● **练习**: 根据下方关于 HostAgent 的节选，说明为什么要将全局执行计划序列化为有限状态机（FSM），用一到三句话作答。

● **文本节选**:

HostAgent 🤖

HostAgent 承担三项主要职责

任务分解。给定用户的自然语言输入，HostAgent 识别底层任务目标并将其分解为按依赖关系排序的子任务图。
应用程序生命周期管理。对于每个子任务，HostAgent 检查系统进程元数据（通过 UIA API）以确定目标应用程序是否正在运行。如果未运行，它会启动程序并将其注册到运行时。
AppAgent 实例化。 HostAgent 为每个活动应用程序生成相应的 AppAgent，为其提供任务上下文、内存引用和相关工具链（例如，API、文档）。
任务调度和控制。全局执行计划被序列化为有限状态机 (FSM)，允许 HostAgent 强制执行顺序、检测故障并解决代理之间的依赖关系。
共享状态通信。 HostAgent 读取和写入全局黑板，实现代理间通信和系统级可观察性，以便进行调试和重放。

下图说明了 HostAgent 架构及其与其他组件的交互

HostAgent 激活其 Processor 以处理用户请求并将其分解为子任务。然后将每个子任务分配给一个 AppAgent 执行。HostAgent 监控 AppAgent 的进度并确保用户请求的成功完成。

● **清单**:
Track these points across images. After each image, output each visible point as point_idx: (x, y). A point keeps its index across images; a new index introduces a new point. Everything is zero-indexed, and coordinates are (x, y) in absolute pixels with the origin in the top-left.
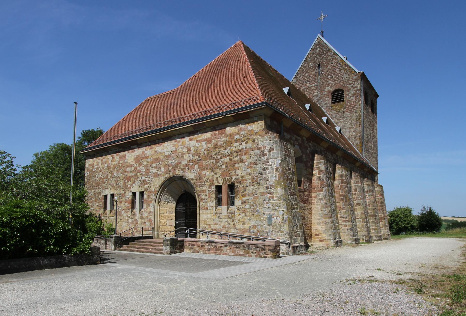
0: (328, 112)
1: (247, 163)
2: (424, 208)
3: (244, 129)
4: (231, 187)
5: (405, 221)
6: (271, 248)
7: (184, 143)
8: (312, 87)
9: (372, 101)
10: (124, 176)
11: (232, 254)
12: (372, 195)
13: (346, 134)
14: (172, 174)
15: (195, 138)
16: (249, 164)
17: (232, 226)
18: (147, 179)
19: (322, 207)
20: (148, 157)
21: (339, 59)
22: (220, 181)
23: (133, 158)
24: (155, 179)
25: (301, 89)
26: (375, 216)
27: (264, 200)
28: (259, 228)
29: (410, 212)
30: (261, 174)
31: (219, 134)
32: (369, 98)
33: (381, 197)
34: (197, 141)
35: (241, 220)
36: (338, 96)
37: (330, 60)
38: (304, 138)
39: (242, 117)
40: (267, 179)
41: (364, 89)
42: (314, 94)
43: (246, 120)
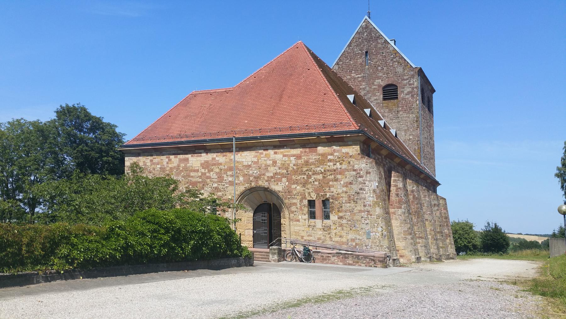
0: (378, 109)
1: (342, 182)
2: (489, 224)
3: (338, 151)
4: (325, 203)
5: (466, 238)
6: (381, 259)
7: (267, 156)
8: (358, 77)
9: (428, 97)
10: (187, 180)
11: (341, 263)
12: (438, 210)
13: (402, 137)
14: (253, 185)
15: (282, 153)
16: (344, 183)
17: (328, 239)
18: (220, 187)
19: (401, 223)
20: (221, 164)
21: (391, 49)
22: (313, 196)
23: (199, 162)
24: (231, 188)
25: (345, 79)
26: (442, 233)
27: (362, 217)
28: (357, 241)
29: (471, 228)
30: (358, 193)
31: (310, 152)
32: (426, 94)
33: (445, 211)
34: (284, 156)
35: (338, 234)
36: (390, 92)
37: (380, 48)
38: (383, 157)
39: (335, 139)
40: (365, 199)
41: (421, 86)
42: (361, 87)
43: (340, 143)
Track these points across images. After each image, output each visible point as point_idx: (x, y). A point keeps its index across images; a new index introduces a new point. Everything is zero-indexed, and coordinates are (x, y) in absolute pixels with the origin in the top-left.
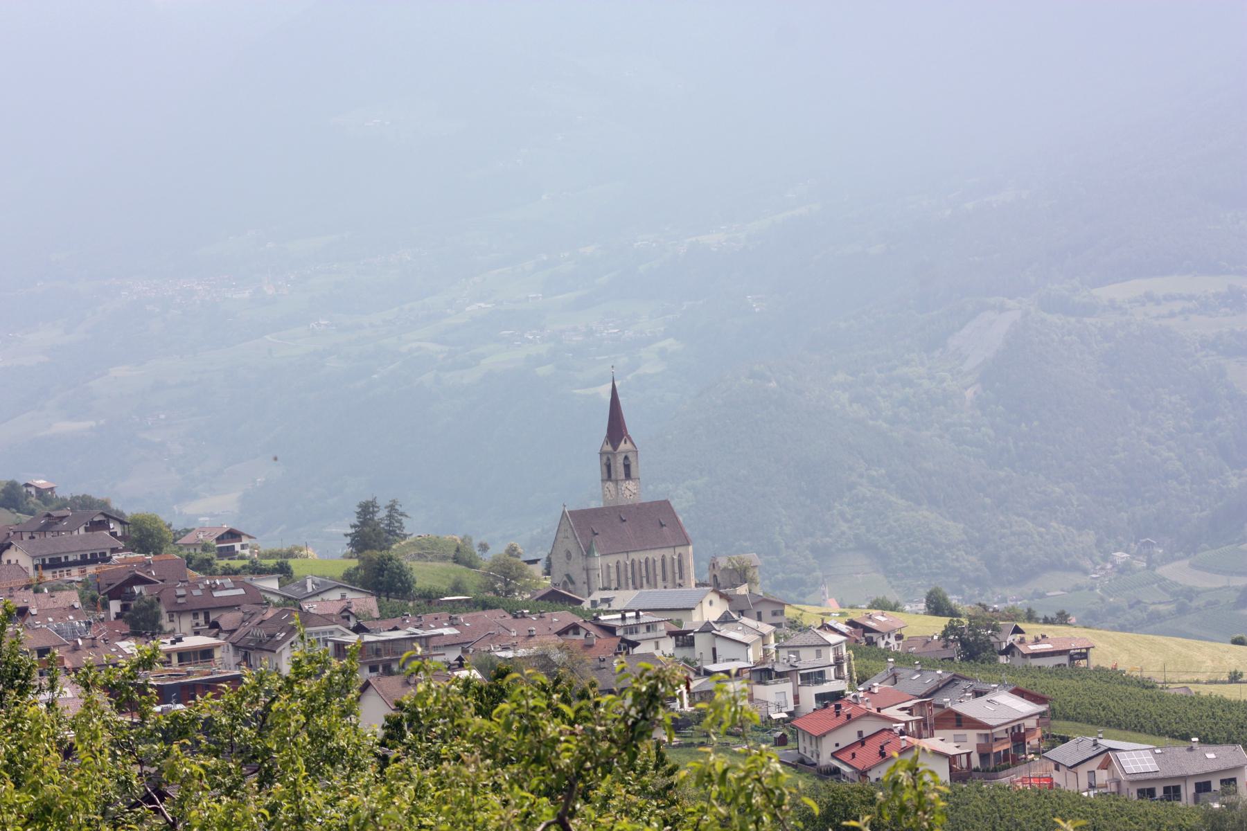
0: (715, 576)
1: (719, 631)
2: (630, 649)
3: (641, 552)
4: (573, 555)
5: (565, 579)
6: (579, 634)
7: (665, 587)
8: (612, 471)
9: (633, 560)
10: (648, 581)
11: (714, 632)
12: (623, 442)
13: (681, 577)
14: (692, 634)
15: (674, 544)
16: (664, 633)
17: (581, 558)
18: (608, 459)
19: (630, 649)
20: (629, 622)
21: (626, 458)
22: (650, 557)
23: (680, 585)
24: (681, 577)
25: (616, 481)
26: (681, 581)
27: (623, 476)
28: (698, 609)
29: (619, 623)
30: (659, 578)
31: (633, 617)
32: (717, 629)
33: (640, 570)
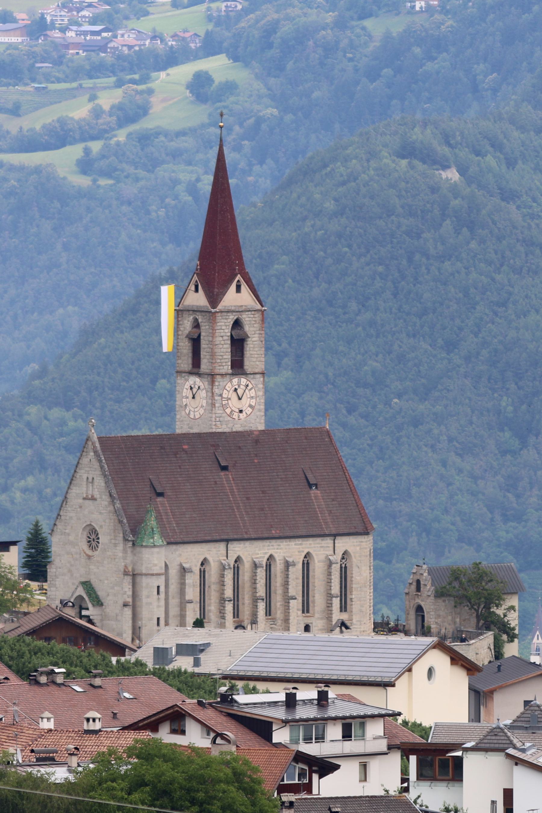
0: (419, 609)
1: (523, 751)
2: (315, 777)
3: (259, 544)
4: (103, 539)
5: (81, 591)
6: (183, 732)
7: (307, 628)
8: (204, 354)
9: (238, 560)
10: (268, 612)
11: (511, 751)
12: (233, 287)
13: (344, 608)
14: (459, 753)
15: (334, 532)
16: (383, 745)
17: (120, 547)
18: (197, 325)
19: (315, 777)
20: (302, 712)
21: (237, 324)
22: (279, 557)
23: (344, 625)
24: (344, 608)
25: (212, 376)
26: (344, 616)
27: (227, 368)
28: (401, 683)
29: (280, 713)
30: (296, 605)
31: (311, 701)
32: (519, 745)
33: (254, 582)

● **练习解答**: 将全局执行计划序列化为有限状态机，是为了让 HostAgent 能够强制执行顺序、检测故障，并解决代理之间的依赖关系。